(Stored items from a collection)
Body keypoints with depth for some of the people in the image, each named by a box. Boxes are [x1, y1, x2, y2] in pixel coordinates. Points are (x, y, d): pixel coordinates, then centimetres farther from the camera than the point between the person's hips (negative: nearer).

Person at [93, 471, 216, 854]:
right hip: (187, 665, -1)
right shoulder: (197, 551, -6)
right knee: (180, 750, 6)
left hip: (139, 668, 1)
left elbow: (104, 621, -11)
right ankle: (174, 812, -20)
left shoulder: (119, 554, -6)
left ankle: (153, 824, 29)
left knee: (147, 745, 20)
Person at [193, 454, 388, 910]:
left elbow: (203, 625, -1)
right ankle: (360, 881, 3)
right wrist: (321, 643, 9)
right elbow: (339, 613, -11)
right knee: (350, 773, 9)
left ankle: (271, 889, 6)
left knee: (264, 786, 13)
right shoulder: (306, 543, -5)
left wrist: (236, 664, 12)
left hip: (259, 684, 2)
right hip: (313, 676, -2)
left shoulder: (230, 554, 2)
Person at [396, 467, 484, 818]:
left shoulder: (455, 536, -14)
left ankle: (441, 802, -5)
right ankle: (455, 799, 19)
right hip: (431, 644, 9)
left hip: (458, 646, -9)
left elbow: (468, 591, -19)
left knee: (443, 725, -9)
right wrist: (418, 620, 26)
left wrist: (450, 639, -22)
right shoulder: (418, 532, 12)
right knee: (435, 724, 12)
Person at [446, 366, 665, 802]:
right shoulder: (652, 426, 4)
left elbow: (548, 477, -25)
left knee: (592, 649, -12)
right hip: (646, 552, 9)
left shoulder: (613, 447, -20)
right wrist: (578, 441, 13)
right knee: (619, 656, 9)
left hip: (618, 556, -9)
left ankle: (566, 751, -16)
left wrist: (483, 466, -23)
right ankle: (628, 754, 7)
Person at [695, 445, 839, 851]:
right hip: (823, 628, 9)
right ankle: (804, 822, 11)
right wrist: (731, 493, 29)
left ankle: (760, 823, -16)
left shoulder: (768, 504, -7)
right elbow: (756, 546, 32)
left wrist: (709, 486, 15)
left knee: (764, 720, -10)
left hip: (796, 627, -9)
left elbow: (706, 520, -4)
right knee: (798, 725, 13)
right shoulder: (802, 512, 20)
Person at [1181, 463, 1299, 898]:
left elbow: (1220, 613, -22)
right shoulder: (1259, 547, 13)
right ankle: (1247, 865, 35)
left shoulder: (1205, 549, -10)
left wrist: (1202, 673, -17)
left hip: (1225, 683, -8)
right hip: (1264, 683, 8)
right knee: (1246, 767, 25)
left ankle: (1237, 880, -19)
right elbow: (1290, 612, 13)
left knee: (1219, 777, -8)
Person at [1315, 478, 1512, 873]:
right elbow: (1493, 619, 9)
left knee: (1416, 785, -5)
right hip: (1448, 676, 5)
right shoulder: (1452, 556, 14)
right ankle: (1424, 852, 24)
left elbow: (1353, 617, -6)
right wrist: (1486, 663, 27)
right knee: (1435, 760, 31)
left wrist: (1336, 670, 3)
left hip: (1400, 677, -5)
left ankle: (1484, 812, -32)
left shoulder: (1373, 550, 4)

== What is required ==
All of the data above should be written out again word for word.

== Solution to this exercise ==
Body keypoints with depth for some of the people in the image, each named by a box. Boxes are [x1, y1, x2, y2] in pixel coordinates. Points are (x, y, d): pixel coordinates, then centimetres farther from the camera than the point between the person's hips (negative: nearer).

Person at [93, 471, 216, 854]:
right hip: (187, 665, -1)
right shoulder: (197, 551, -6)
right knee: (180, 750, 6)
left hip: (139, 668, 1)
left elbow: (104, 621, -11)
right ankle: (174, 812, -20)
left shoulder: (119, 554, -6)
left ankle: (153, 824, 29)
left knee: (147, 745, 20)
Person at [193, 454, 388, 910]:
left elbow: (203, 625, -1)
right ankle: (360, 881, 3)
right wrist: (321, 643, 9)
right elbow: (339, 613, -11)
right knee: (350, 773, 9)
left ankle: (271, 889, 6)
left knee: (264, 786, 13)
right shoulder: (306, 543, -5)
left wrist: (236, 664, 12)
left hip: (259, 684, 2)
right hip: (313, 676, -2)
left shoulder: (230, 554, 2)
Person at [396, 467, 484, 818]:
left shoulder: (455, 536, -14)
left ankle: (441, 802, -5)
right ankle: (455, 799, 19)
right hip: (431, 644, 9)
left hip: (458, 646, -9)
left elbow: (468, 591, -19)
left knee: (443, 725, -9)
right wrist: (418, 620, 26)
left wrist: (450, 639, -22)
right shoulder: (418, 532, 12)
right knee: (435, 724, 12)
Person at [446, 366, 665, 802]:
right shoulder: (652, 426, 4)
left elbow: (548, 477, -25)
left knee: (592, 649, -12)
right hip: (646, 552, 9)
left shoulder: (613, 447, -20)
right wrist: (578, 441, 13)
right knee: (619, 656, 9)
left hip: (618, 556, -9)
left ankle: (566, 751, -16)
left wrist: (483, 466, -23)
right ankle: (628, 754, 7)
Person at [695, 445, 839, 851]:
right hip: (823, 628, 9)
right ankle: (804, 822, 11)
right wrist: (731, 493, 29)
left ankle: (760, 823, -16)
left shoulder: (768, 504, -7)
right elbow: (756, 546, 32)
left wrist: (709, 486, 15)
left knee: (764, 720, -10)
left hip: (796, 627, -9)
left elbow: (706, 520, -4)
right knee: (798, 725, 13)
right shoulder: (802, 512, 20)
Person at [1181, 463, 1299, 898]:
left elbow: (1220, 613, -22)
right shoulder: (1259, 547, 13)
right ankle: (1247, 865, 35)
left shoulder: (1205, 549, -10)
left wrist: (1202, 673, -17)
left hip: (1225, 683, -8)
right hip: (1264, 683, 8)
right knee: (1246, 767, 25)
left ankle: (1237, 880, -19)
right elbow: (1290, 612, 13)
left knee: (1219, 777, -8)
Person at [1315, 478, 1512, 873]:
right elbow: (1493, 619, 9)
left knee: (1416, 785, -5)
right hip: (1448, 676, 5)
right shoulder: (1452, 556, 14)
right ankle: (1424, 852, 24)
left elbow: (1353, 617, -6)
right wrist: (1486, 663, 27)
right knee: (1435, 760, 31)
left wrist: (1336, 670, 3)
left hip: (1400, 677, -5)
left ankle: (1484, 812, -32)
left shoulder: (1373, 550, 4)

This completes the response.